Subprime lender Provident Financial’s plan to deal with a backlog of complaints related to its doorstep-lending division will not be blocked by its regulator, the UK’s FCA, despite its concerns. Provident Financial has presented a planned scheme of arrangement which will cap compensation at £50m and shut down the doorstep-lending unit. The FCA feels that the plan is “inconsistent” with its rules and objectives, and the £50m cap is a “potentially arbitrary figure” but despite these serious concerns it will not argue against it.
Widening investigation into Deutsche Bank’s Spanish forex deals.
After Europe’s largest wine exporter J. Garcia-Carrion of Spain was paid more than €10m by Deutsche Bank to settle mis-sold forex derivatives, the internal investigation at Deutsche is widening. Upwards of fifty Spanish companies could have been similarly affected.
Founder of Autonomy’s extradition can go ahead.
A UK judge has ruled that Mike Lynch, the billionaire founder of Autonomy, can be extradited to the US to face charges. Hewlett-Packard paid a total of $11bn to buy Autonomy in 2011 and Mr Lynch is accused of manipulating Autonomy’s accounts leading to an overpayment by Hewlett-Packard of around $5bn. Mr Lynch denies any wrongdoing.
Credit Suisse settles with departed wealth manager over spying scandal.
Credit Suisse reached an out of court settlement over its use of a private detective agency to spy on departed wealth manager Iqbal Khan who left to join rival UBS. The settlement amount was not disclosed, and the matter is still subject to investigation by Swiss financial regulator, Finma.
FCA probing Rio Tinto over disclosures.
The UK’s FCA is assessing whether listed company Rio Tinto breached its obligations under the listing rules by delaying disclosure of the trouble it was facing on its project to extract copper from an underground mine in Mongolia’s Gobi Desert.
Ex-Glencore trader admits to bribery.
A former oil trader at Glencore pleaded guilty in the US to bribing Nigerian government officials in return for lucrative oil contracts. The UK citizen admitted to violating the Foreign Corrupt Practices Act and money laundering regulations. It appears that the trader and seven unnamed co-conspirators used “inflated and fraudulent invoices” to “disguise the nature and purpose of bribe payments made to government officials”.
Legal case against HSBC currency traders alleges front running and fraud.
A legal case in London brought by investment manager ECU Group alleges that currency traders at HSBC would routinely front run client orders as part of a “blatant fraud”. The currency trades were made more than fifteen years ago, and the case accuses HSBC of misusing confidential information for its own profit.
Suspended sentence for money laundering for former chair of the Association of UK Payment Institutions.

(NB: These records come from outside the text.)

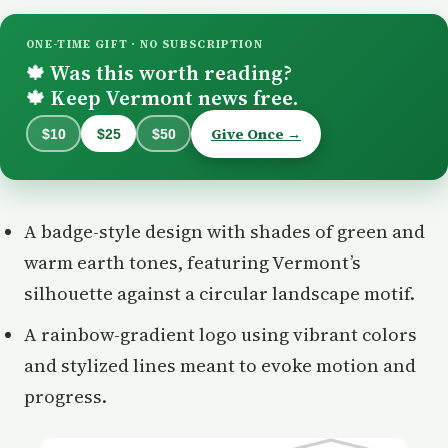
ONE-TIME GIFT · NO SUBSCRIPTION
Was this worth reading?
🍁
Keep Vermont news free.
🍁
Give Once →
$10
$25
$50
A badge-style design with shades of green and
warm earth tones, featuring Vermont’s
silhouette against a circular landscape motif.
A rainbow-gradient logo using vibrant colors
and stylized lines meant to evoke motion and
progress.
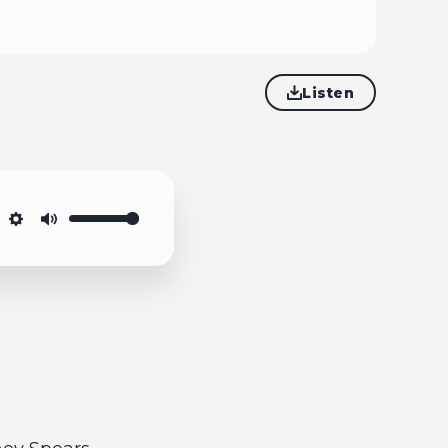
Listen
Settings
Mute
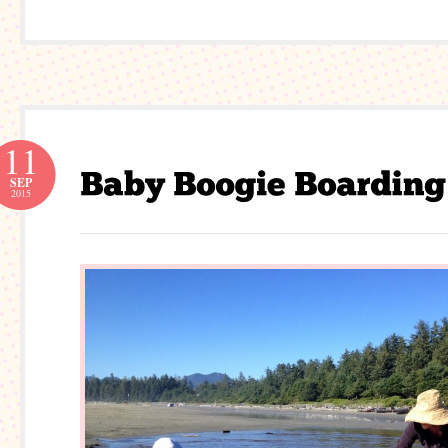
11
SEP
2015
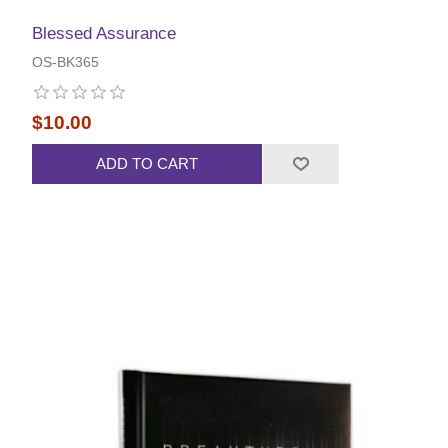
Blessed Assurance
OS-BK365
$10.00
ADD TO CART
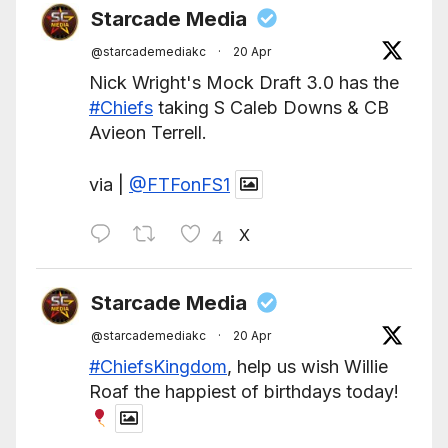
Starcade Media
@starcademediakc
·
20 Apr
Nick Wright's Mock Draft 3.0 has the
#Chiefs
taking S Caleb Downs & CB
Avieon Terrell.
via |
@FTFonFS1
X
4
Starcade Media
@starcademediakc
·
20 Apr
#ChiefsKingdom
, help us wish Willie
Roaf the happiest of birthdays today!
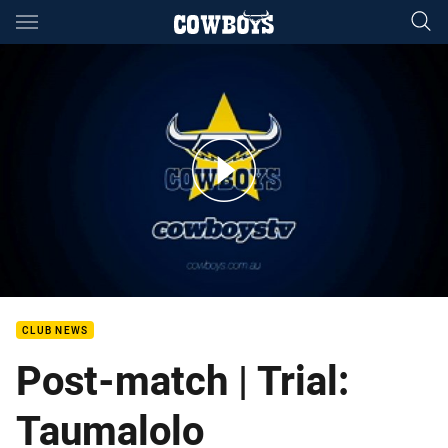
Main
You have skipped the navigation, tab for page content
Jason Taumalolo Post Match Mackay
CLUB NEWS
Post-match | Trial:
Taumalolo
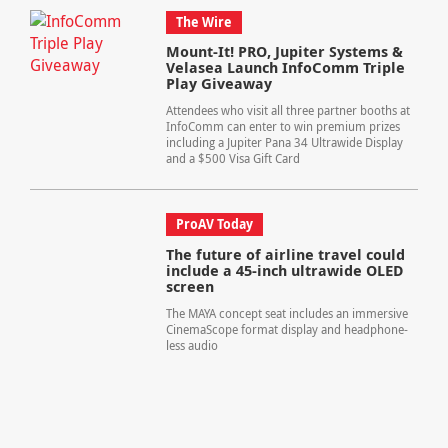
The Wire
Mount-It! PRO, Jupiter Systems &
Velasea Launch InfoComm Triple
Play Giveaway
Attendees who visit all three partner booths at
InfoComm can enter to win premium prizes
including a Jupiter Pana 34 Ultrawide Display
and a $500 Visa Gift Card
ProAV Today
The future of airline travel could
include a 45-inch ultrawide OLED
screen
The MAYA concept seat includes an immersive
CinemaScope format display and headphone-
less audio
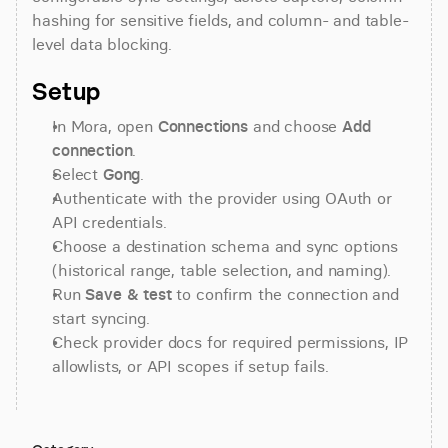
hashing for sensitive fields, and column- and table-
level data blocking.
Setup
In Mora, open 
Connections
 and choose 
Add 
connection
.
Select 
Gong
.
Authenticate with the provider using OAuth or 
API credentials.
Choose a destination schema and sync options 
(historical range, table selection, and naming).
Run 
Save & test
 to confirm the connection and 
start syncing.
Check provider docs for required permissions, IP 
allowlists, or API scopes if setup fails.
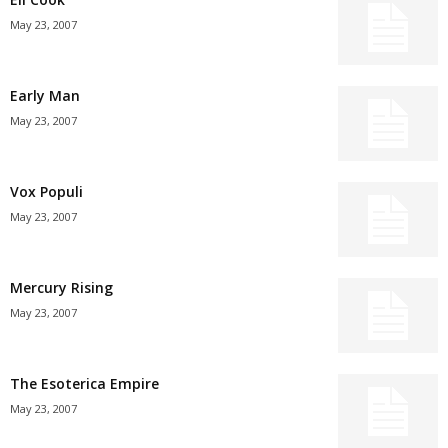
May 23, 2007
Early Man
May 23, 2007
Vox Populi
May 23, 2007
Mercury Rising
May 23, 2007
The Esoterica Empire
May 23, 2007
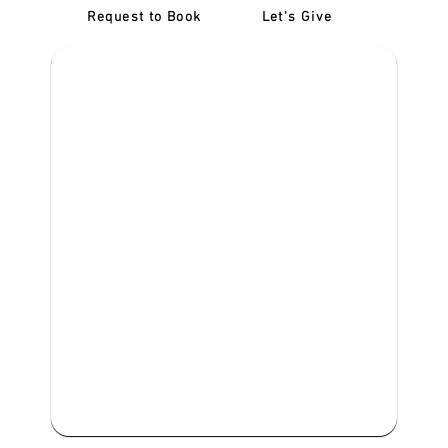
Request to Book
Let's Give
‎NDIS D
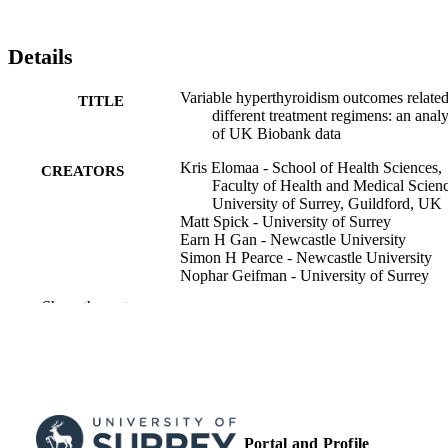
Details
Variable hyperthyroidism outcomes related
TITLE
different treatment regimens: an analy
of UK Biobank data
Kris Elomaa - School of Health Sciences,
CREATORS
Faculty of Health and Medical Scienc
University of Surrey, Guildford, UK
Matt Spick - University of Surrey
Earn H Gan - Newcastle University
Simon H Pearce - Newcastle University
Nophar Geifman - University of Surrey
Show the rest
European thyroid journal, Vol.14(2), e24
PUBLICATION
DETAILS
BIOSCIENTIFICA LTD; BRISTOL
PUBLISHER
10
NUMBER OF
PAGES
Portal and Profile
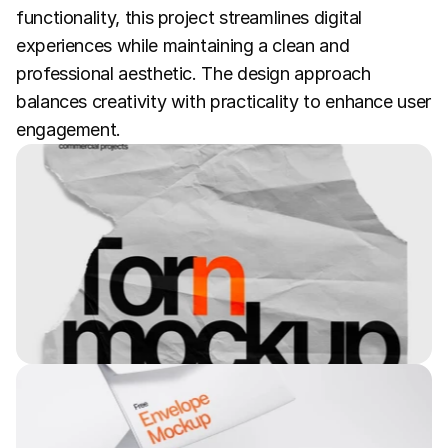
functionality, this project streamlines digital 
experiences while maintaining a clean and 
professional aesthetic. The design approach 
balances creativity with practicality to enhance user 
engagement.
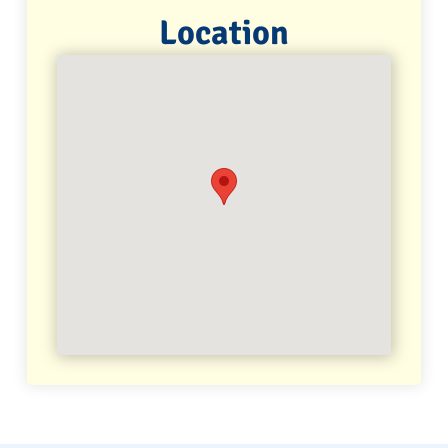
Location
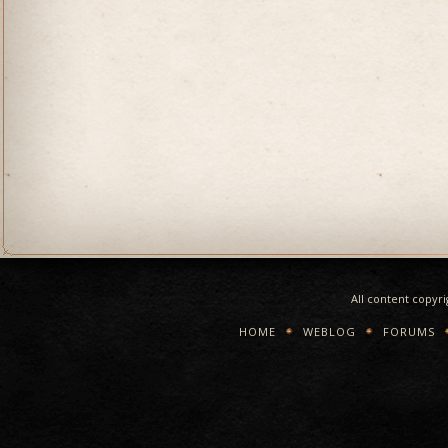
All content copyr
HOME
WEBLOG
FORUMS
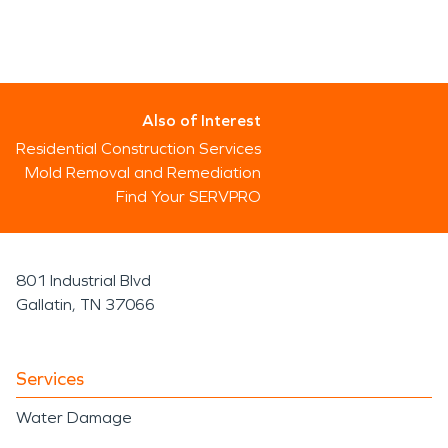
Also of Interest
Residential Construction Services
Mold Removal and Remediation
Find Your SERVPRO
801 Industrial Blvd
Gallatin, TN 37066
Services
Water Damage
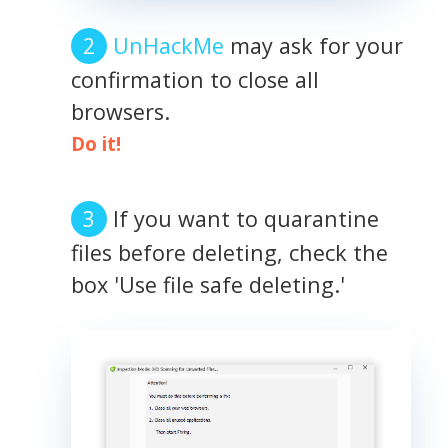
UnHackMe
may ask for your
confirmation to close all
browsers.
Do it!
If you want to quarantine
files before deleting, check the
box 'Use file safe deleting.'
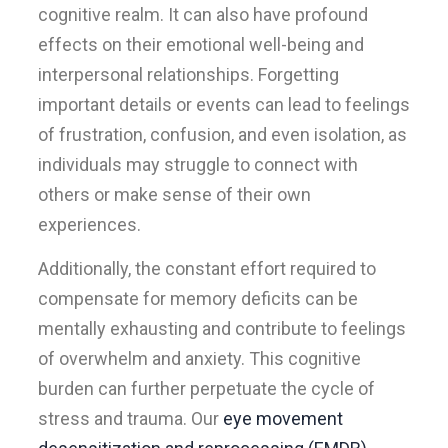
cognitive realm. It can also have profound
effects on their emotional well-being and
interpersonal relationships. Forgetting
important details or events can lead to feelings
of frustration, confusion, and even isolation, as
individuals may struggle to connect with
others or make sense of their own
experiences.
Additionally, the constant effort required to
compensate for memory deficits can be
mentally exhausting and contribute to feelings
of overwhelm and anxiety. This cognitive
burden can further perpetuate the cycle of
stress and trauma. Our
eye movement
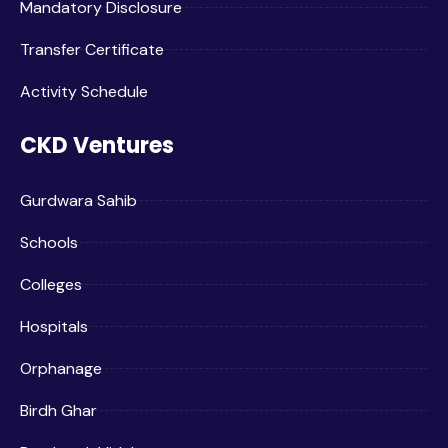
Mandatory Disclosure
Transfer Certificate
Activity Schedule
CKD Ventures
Gurdwara Sahib
Schools
Colleges
Hospitals
Orphanage
Birdh Ghar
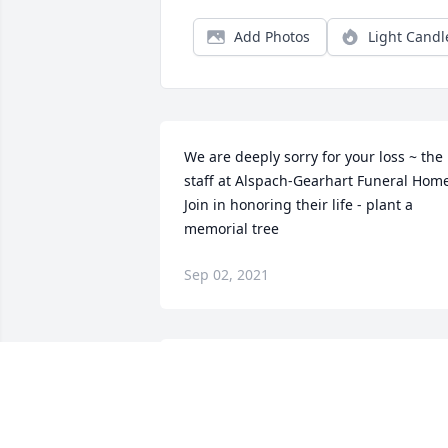
Add Photos
Light Candl
We are deeply sorry for your loss ~ the 
staff at Alspach-Gearhart Funeral Home
Join in honoring their life - plant a 
memorial tree
Sep 02, 2021
Dan,Derek and family, the Kreischer 
family would like to express our 
heartfelt sorrow. You could never 
understand the kindness and patience 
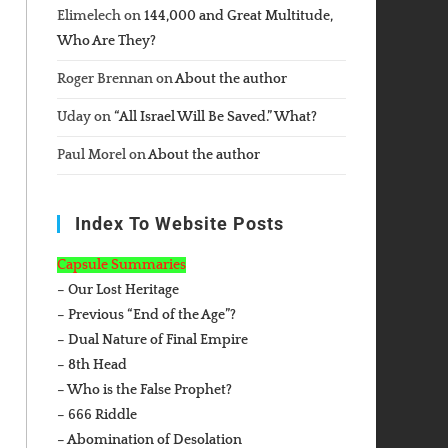
Elimelech
on
144,000 and Great Multitude,
Who Are They?
Roger Brennan
on
About the author
Uday
on
“All Israel Will Be Saved.” What?
Paul Morel
on
About the author
Index To Website Posts
Capsule Summaries
– Our Lost Heritage
– Previous “End of the Age”?
– Dual Nature of Final Empire
– 8th Head
– Who is the False Prophet?
– 666 Riddle
– Abomination of Desolation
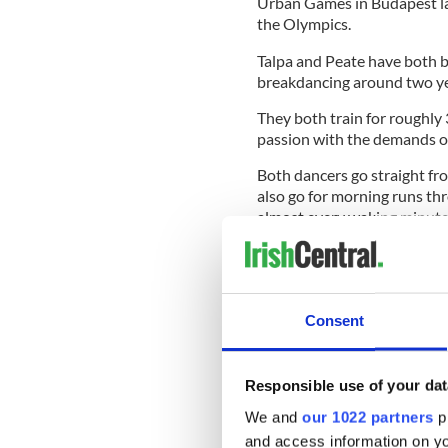
Urban Games in Budapest lat
the Olympics.
Talpa and Peate have both b
breakdancing around two yea
They both train for roughly
passion with the demands o
Both dancers go straight fr
also go for morning runs t
almost every waking minute p
Peate believes that the imme
Consent
"It's really all about prioritie
The COVID-19 pandemic brou
Responsible use of your dat
and Talpa were forced to fin
Ireland was in Level 5 lock
We and
our 1022 partners
pr
and access information on yo
That usually meant attendin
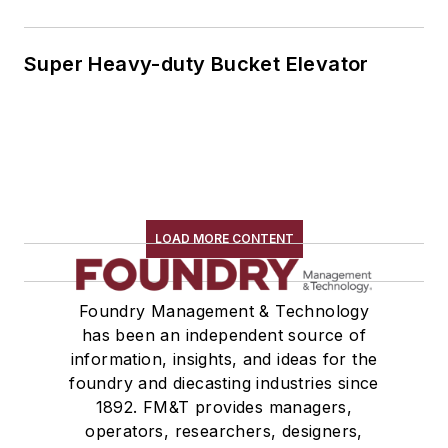
Super Heavy-duty Bucket Elevator
LOAD MORE CONTENT
Foundry Management & Technology
has been an independent source of
information, insights, and ideas for the
foundry and diecasting industries since
1892. FM&T provides managers,
operators, researchers, designers,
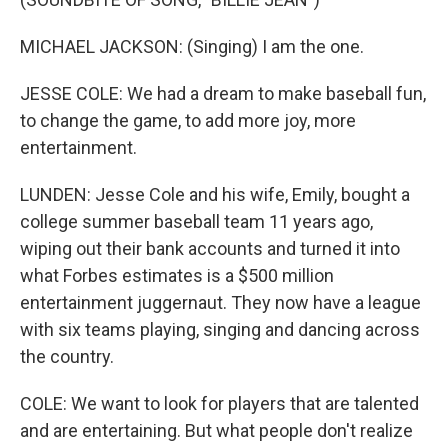
MICHAEL JACKSON: (Singing) I am the one.
JESSE COLE: We had a dream to make baseball fun,
to change the game, to add more joy, more
entertainment.
LUNDEN: Jesse Cole and his wife, Emily, bought a
college summer baseball team 11 years ago,
wiping out their bank accounts and turned it into
what Forbes estimates is a $500 million
entertainment juggernaut. They now have a league
with six teams playing, singing and dancing across
the country.
COLE: We want to look for players that are talented
and are entertaining. But what people don't realize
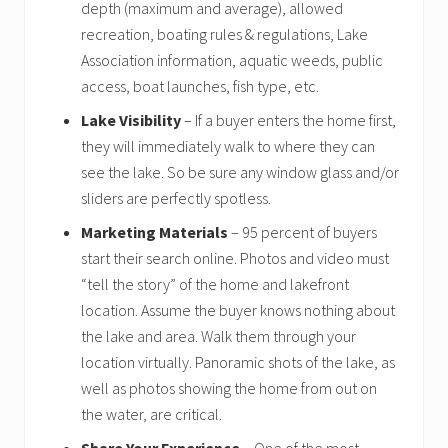
depth (maximum and average), allowed
recreation, boating rules & regulations, Lake
Association information, aquatic weeds, public
access, boat launches, fish type, etc.
Lake Visibility
– If a buyer enters the home first,
they will immediately walk to where they can
see the lake. So be sure any window glass and/or
sliders are perfectly spotless.
Marketing Materials
– 95 percent of buyers
start their search online. Photos and video must
“tell the story” of the home and lakefront
location. Assume the buyer knows nothing about
the lake and area. Walk them through your
location virtually. Panoramic shots of the lake, as
well as photos showing the home from out on
the water, are critical.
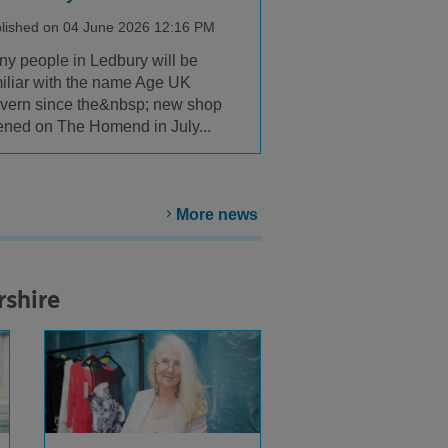
lished on 04 June 2026 12:16 PM
y people in Ledbury will be
iliar with the name Age UK
vern since the&nbsp; new shop
ned on The Homend in July...
More news
rshire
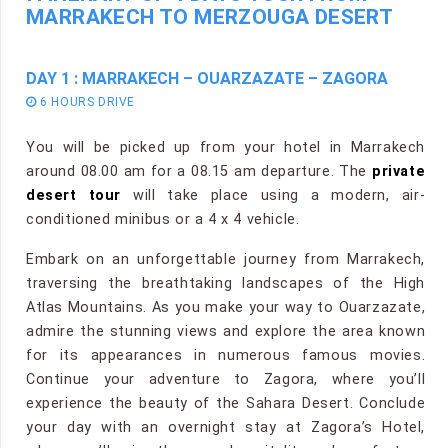
MARRAKECH TO MERZOUGA DESERT
DAY 1 : MARRAKECH – OUARZAZATE – ZAGORA
6 HOURS DRIVE
You will be picked up from your hotel in Marrakech
around 08.00 am for a 08.15 am departure. The
private
desert tour
will take place using a modern, air-
conditioned minibus or a 4 x 4 vehicle.
Embark on an unforgettable journey from Marrakech,
traversing the breathtaking landscapes of the High
Atlas Mountains. As you make your way to Ouarzazate,
admire the stunning views and explore the area known
for its appearances in numerous famous movies.
Continue your adventure to Zagora, where you’ll
experience the beauty of the Sahara Desert. Conclude
your day with an overnight stay at Zagora’s Hotel,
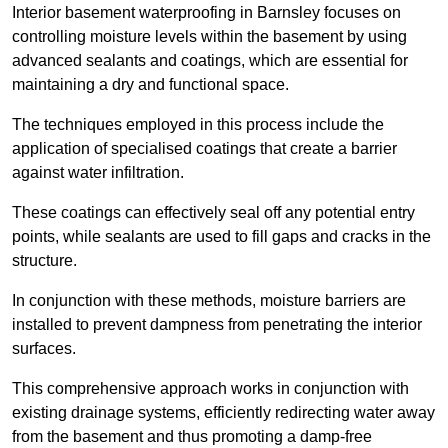
Interior basement waterproofing in Barnsley focuses on
controlling moisture levels within the basement by using
advanced sealants and coatings, which are essential for
maintaining a dry and functional space.
The techniques employed in this process include the
application of specialised coatings that create a barrier
against water infiltration.
These coatings can effectively seal off any potential entry
points, while sealants are used to fill gaps and cracks in the
structure.
In conjunction with these methods, moisture barriers are
installed to prevent dampness from penetrating the interior
surfaces.
This comprehensive approach works in conjunction with
existing drainage systems, efficiently redirecting water away
from the basement and thus promoting a damp-free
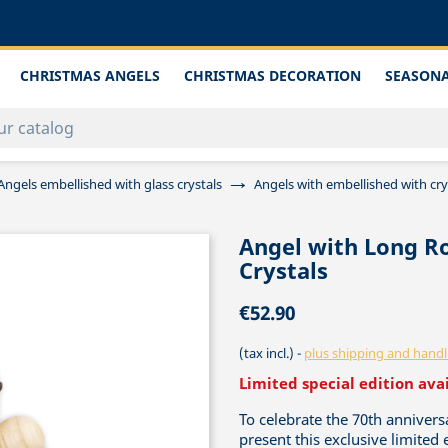
CHRISTMAS ANGELS
CHRISTMAS DECORATION
SEASONA
Angels embellished with glass crystals
Angels with embellished with crys
Angel with Long Ro
Crystals
€52.90
(tax incl.)
plus shipping and handl
Limited special edition ava
To celebrate the 70th anniver
present this exclusive limited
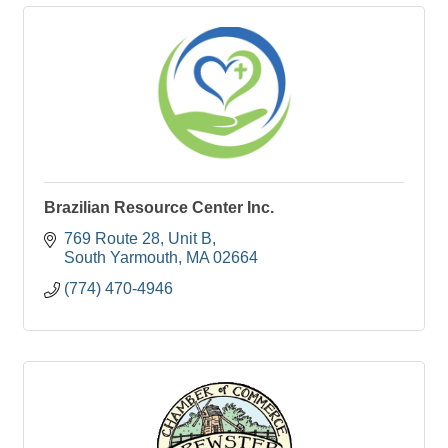
Brazilian Resource Center Inc.
769 Route 28
Unit B
South Yarmouth
MA
02664
(774) 470-4946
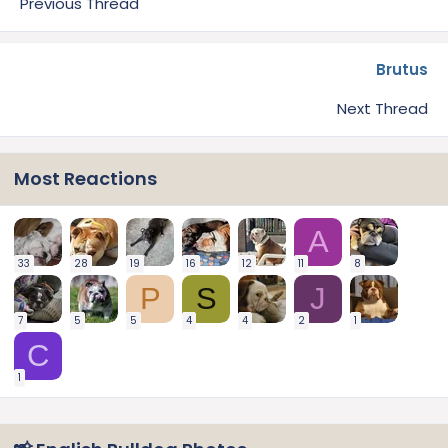
Previous Thread
Brutus
Next Thread
Most Reactions
A
33
28
19
16
12
11
8
P
S
J
7
5
5
4
4
2
1
C
1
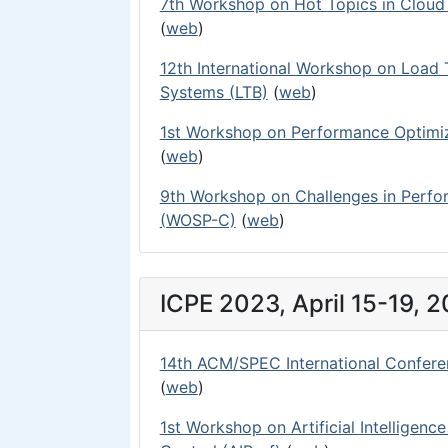
7th Workshop on Hot Topics in Clou
(
web
)
12th International Workshop on Load
Systems (LTB)
(
web
)
1st Workshop on Performance Optimiz
(
web
)
9th Workshop on Challenges in Perf
(WOSP-C)
(
web
)
ICPE 2023, April 15-19, 
14th ACM/SPEC International Confere
(
web
)
1st Workshop on Artificial Intelligenc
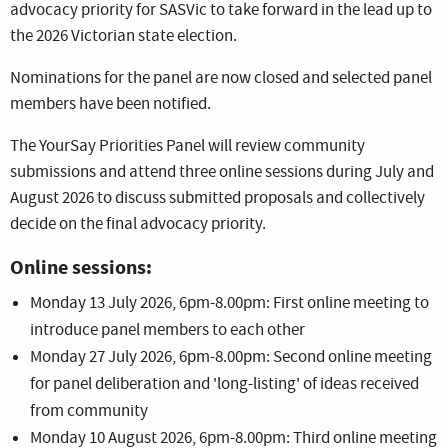
advocacy priority for SASVic to take forward in the lead up to
the 2026 Victorian state election.
Nominations for the panel are now closed and selected panel
members have been notified.
The YourSay Priorities Panel will review community
submissions and attend three online sessions during July and
August 2026 to discuss submitted proposals and collectively
decide on the final advocacy priority.
Online sessions:
Monday 13 July 2026, 6pm-8.00pm: First online meeting to
introduce panel members to each other
Monday 27 July 2026, 6pm-8.00pm: Second online meeting
for panel deliberation and 'long-listing' of ideas received
from community
Monday 10 August 2026, 6pm-8.00pm: Third online meeting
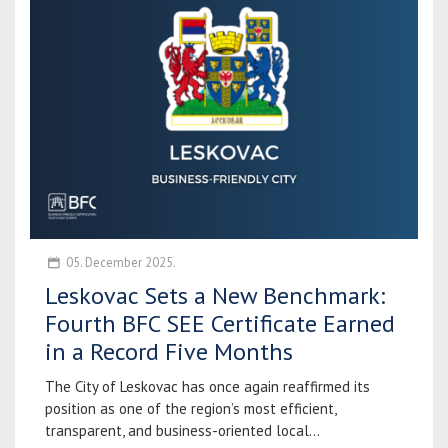
05. December 2025.
Leskovac Sets a New Benchmark:
Fourth BFC SEE Certificate Earned
in a Record Five Months
The City of Leskovac has once again reaffirmed its
position as one of the region’s most efficient,
transparent, and business-oriented local...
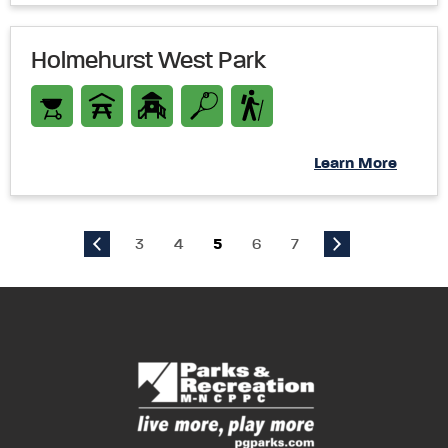
Holmehurst West Park
Learn More
3
4
5
6
7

Dominic Thorncroft, former chair of the Association of UK Payment Institutions, was sentenced to an eighteen-month suspended prison sentence and ordered to do two-hundred and fifty hours of unpaid work after being convicted for money laundering offences. Thorncroft was a shareholder, director and the nominated officer for money laundering issues at VS1, a payment processor. VS1 channelled almost £850,000 to China from an investment fraud on around sixty investors. Thorncroft’s failure to report suspicions was “characterised by incompetence, not deliberation” according to his barrister.